I was so mad at her, and I didn’t know what to say. Apparently, when you’re mad at someone and you don’t know what to say, you say something you don’t mean and you hope you’re not made to regret it. “If I go home,” I said, “I’m not coming back.”
“That’s the general idea,” K. said. And she stood there, holding the door open until I did what she told me to do.
Paging Dr. Pahnee
But before I did what K. told me to do, I went to see Dr. Horatio Pahnee. I’d been to two doctors since my dad had gone to Iraq and Mother had decided I was acting funny because of it. The first doctor didn’t work out, so that doctor referred me to Dr. Pahnee. I’d been seeing him once a week for a couple of months. My regular appointment was on Wednesday, after school, but Dr. Pahnee told me that I could come see him at home anytime I needed to. Even six at night on a Sunday. I assumed he was home. Luckily, I knew where home was: it was on the second floor of his white vinyl-sided house, right above his office, right on the way from K.’s house to my own.

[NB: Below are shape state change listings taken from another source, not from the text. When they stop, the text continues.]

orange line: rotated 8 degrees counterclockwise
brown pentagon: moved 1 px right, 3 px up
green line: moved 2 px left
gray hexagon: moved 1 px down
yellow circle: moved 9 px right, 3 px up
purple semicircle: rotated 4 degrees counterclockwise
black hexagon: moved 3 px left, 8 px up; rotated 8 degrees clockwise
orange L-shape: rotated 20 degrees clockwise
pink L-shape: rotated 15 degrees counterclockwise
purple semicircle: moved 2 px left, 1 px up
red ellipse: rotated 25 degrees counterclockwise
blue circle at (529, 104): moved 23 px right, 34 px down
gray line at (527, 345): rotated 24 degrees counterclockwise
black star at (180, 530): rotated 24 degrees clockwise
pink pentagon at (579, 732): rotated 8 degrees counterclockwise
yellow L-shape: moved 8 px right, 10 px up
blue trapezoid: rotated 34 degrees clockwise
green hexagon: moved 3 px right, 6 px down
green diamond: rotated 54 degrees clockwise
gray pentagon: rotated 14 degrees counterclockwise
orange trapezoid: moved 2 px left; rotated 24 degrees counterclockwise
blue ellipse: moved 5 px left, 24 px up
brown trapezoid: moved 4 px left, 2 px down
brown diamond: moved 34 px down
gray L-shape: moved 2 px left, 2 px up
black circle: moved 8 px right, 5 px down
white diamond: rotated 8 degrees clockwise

There were lights on in the front upstairs windows of his house, so I leaned my bike against the front hedge, walked up the steps. There were two doors: the door to his office on the left, and the door to his home on the right. But there was only one doorbell. I rang it, then waited. It had gotten cold and windy and the fallen maple and oak leaves on Dr. Pahnee’s side lawn were swirling around. He had to be the last person in the neighborhood, in the city, not to have raked his yard. I had the feeling Dr. Pahnee wasn’t much for yard work. His hands were soft and white and marshmallowy. I knew this because when I talked to him every Wednesday, he clasped his hands together, his two index fingers extended, their tips touching his lips. It was like he was kissing the barrel of a gun or holding his lips hostage. Anyway, this was how Dr. Pahnee listened.